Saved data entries
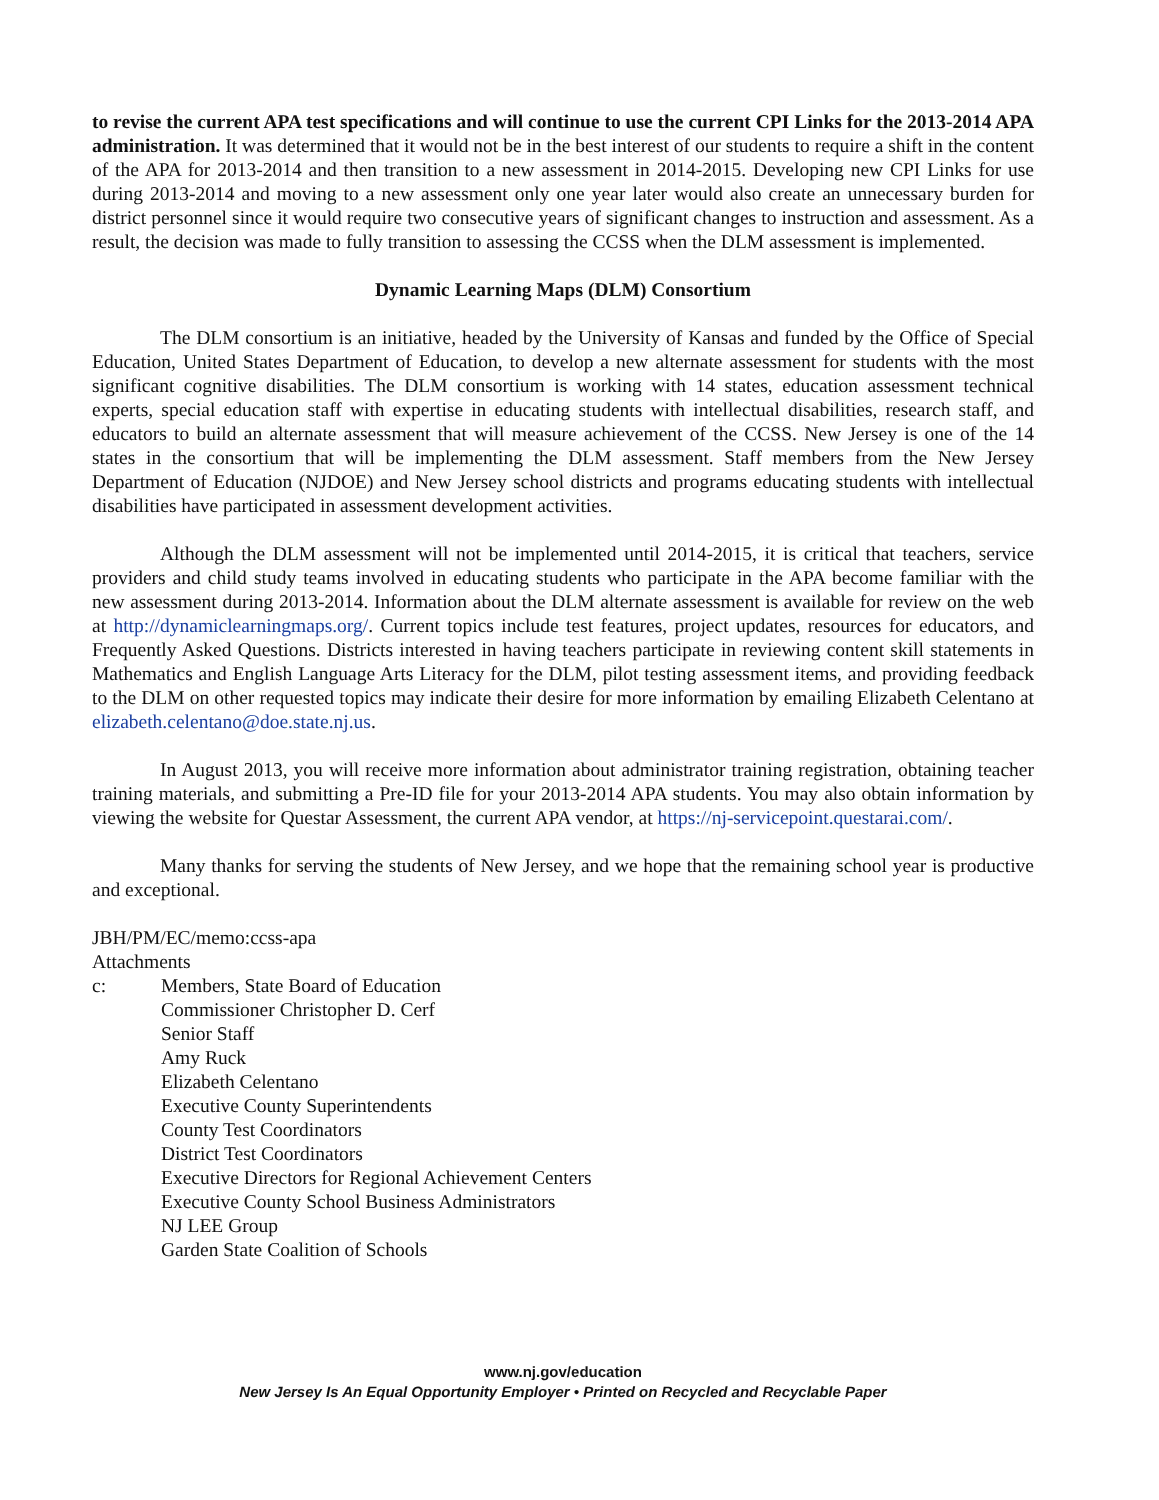to revise the current APA test specifications and will continue to use the current CPI Links for the 2013-2014 APA administration. It was determined that it would not be in the best interest of our students to require a shift in the content of the APA for 2013-2014 and then transition to a new assessment in 2014-2015. Developing new CPI Links for use during 2013-2014 and moving to a new assessment only one year later would also create an unnecessary burden for district personnel since it would require two consecutive years of significant changes to instruction and assessment. As a result, the decision was made to fully transition to assessing the CCSS when the DLM assessment is implemented.
Dynamic Learning Maps (DLM) Consortium
The DLM consortium is an initiative, headed by the University of Kansas and funded by the Office of Special Education, United States Department of Education, to develop a new alternate assessment for students with the most significant cognitive disabilities. The DLM consortium is working with 14 states, education assessment technical experts, special education staff with expertise in educating students with intellectual disabilities, research staff, and educators to build an alternate assessment that will measure achievement of the CCSS. New Jersey is one of the 14 states in the consortium that will be implementing the DLM assessment. Staff members from the New Jersey Department of Education (NJDOE) and New Jersey school districts and programs educating students with intellectual disabilities have participated in assessment development activities.
Although the DLM assessment will not be implemented until 2014-2015, it is critical that teachers, service providers and child study teams involved in educating students who participate in the APA become familiar with the new assessment during 2013-2014. Information about the DLM alternate assessment is available for review on the web at http://dynamiclearningmaps.org/. Current topics include test features, project updates, resources for educators, and Frequently Asked Questions. Districts interested in having teachers participate in reviewing content skill statements in Mathematics and English Language Arts Literacy for the DLM, pilot testing assessment items, and providing feedback to the DLM on other requested topics may indicate their desire for more information by emailing Elizabeth Celentano at elizabeth.celentano@doe.state.nj.us.
In August 2013, you will receive more information about administrator training registration, obtaining teacher training materials, and submitting a Pre-ID file for your 2013-2014 APA students. You may also obtain information by viewing the website for Questar Assessment, the current APA vendor, at https://nj-servicepoint.questarai.com/.
Many thanks for serving the students of New Jersey, and we hope that the remaining school year is productive and exceptional.
JBH/PM/EC/memo:ccss-apa
Attachments
c: Members, State Board of Education
Commissioner Christopher D. Cerf
Senior Staff
Amy Ruck
Elizabeth Celentano
Executive County Superintendents
County Test Coordinators
District Test Coordinators
Executive Directors for Regional Achievement Centers
Executive County School Business Administrators
NJ LEE Group
Garden State Coalition of Schools
www.nj.gov/education
New Jersey Is An Equal Opportunity Employer • Printed on Recycled and Recyclable Paper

**Activity:** Once you reach the line that holds "Executive Directors for", print it and every line after it through the end of the records, word for word.

**Result:**
Executive Directors for Regional Achievement Centers
Executive County School Business Administrators
NJ LEE Group
Garden State Coalition of Schools
www.nj.gov/education
New Jersey Is An Equal Opportunity Employer • Printed on Recycled and Recyclable Paper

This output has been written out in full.